Rachel LaRosa1, Clara Wruck2, Ashutosh Kumar3, ShaEssa Wright2, Melissa Yelton2, Ermal Aliu2, Dustin Paul3
1Neurology, Penn State Health Medical Center, 2Penn State Health Medical Center, 3Penn State Pediatric Neurology
Objective:
We report a case of a patient who presented with ID, ASD, abnormal gait, progressive feet deformity, joint hypermobility, Chiari malformation who was found to have a DYNC1H1 mutation and Klinefelter syndrome.
Background:
Mutations in the DYNC1H1 gene are associated with neurologic disorders including SMALED, CMT2O, and malformations in cortical development (MCD).
Design/Methods:
We report a 10-year-old male with ASD/ID, hypermobility and Chiari I malformation who presented with gait difficulties for 6 months, left foot turning inwards, paresthesia’s in bilateral feet, and one month of developmental regression. Neurologic exam shows cognitive delay, hypotonia, proximal > distal weakness in all extremities, hyporeflexia, and one-handed Gower sign. He has pes cavus, hammertoes, distal tapering of musculature in all extremities. Workup including MRI neuroaxis and electrodiagnostics were unrevealing. Whole exome sequencing revealed Klinefelter’s syndrome, and a heterozygous likely pathogenic variant c.4580 T>A p.(L1527Q) in DYNC1H1 gene (NM_001376.4).
Conclusions:
DYNC1H1 gene encodes cytoplasmic dynein heavy chain 1, part of the complex that plays a key role in axonal transport/neuronal migration. SMALED is characterized by muscle weakness and atrophy in the lower extremities, from congenital/early childhood loss of spinal cord motor neurons. CMT2O presents in early childhood with delayed motor milestones and distal-predominant weakness in lower more than upper extremities. Cortical brain malformations arise from defective neuronal proliferation/migration and are often associated with severe ID and epilepsy.

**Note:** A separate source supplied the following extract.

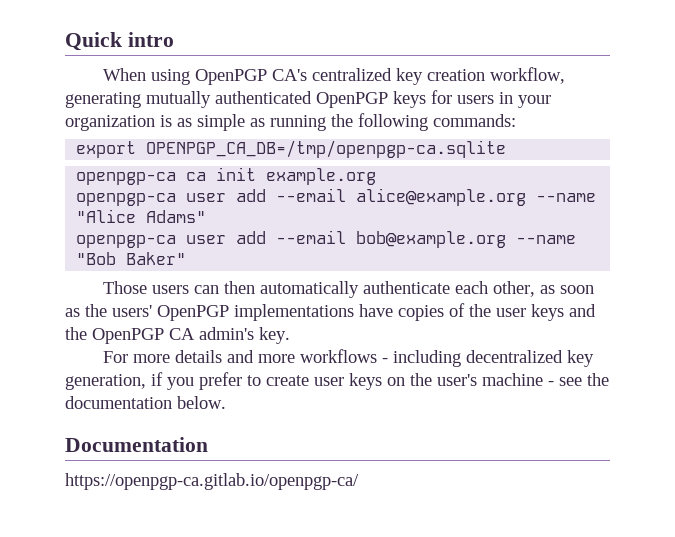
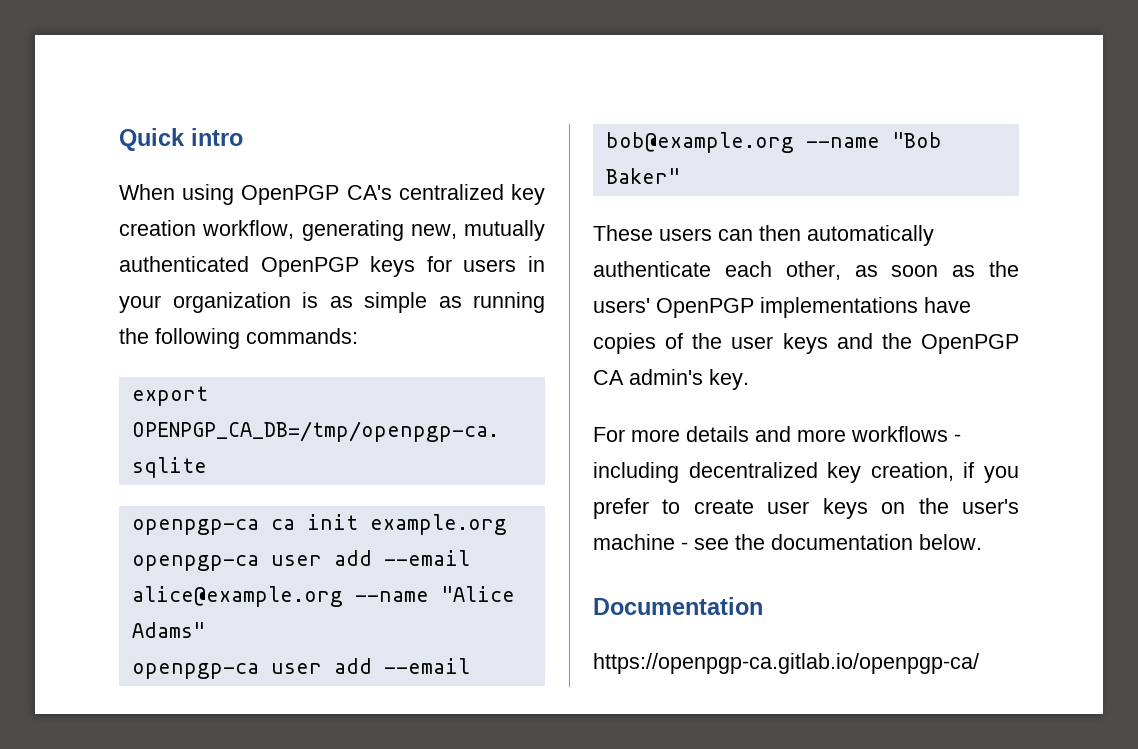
(141, 100) none -> [410,224,457,239] new,
[103,281,148,294] Those -> [593,225,653,241] These
[65,374,146,390] generation, -> [870,462,954,481] creation,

Over 100 pathogenic variants are reported in DYNC1H1 gene, only a handful in the linker domain (aa 1374–1867). While our patient has severe ID, brain imaging is normal, which has been reported previously in patients harboring mutations in this region. His likely pathologic mutation is most likely causing disease on the spectrum of SMALED to CMT2O with ID/ASD. Additionally, his hypermobility and Chiari malformation is likely due Klinefelter syndrome. Thus, we recommend broader genetic testing for children with atypical presentations.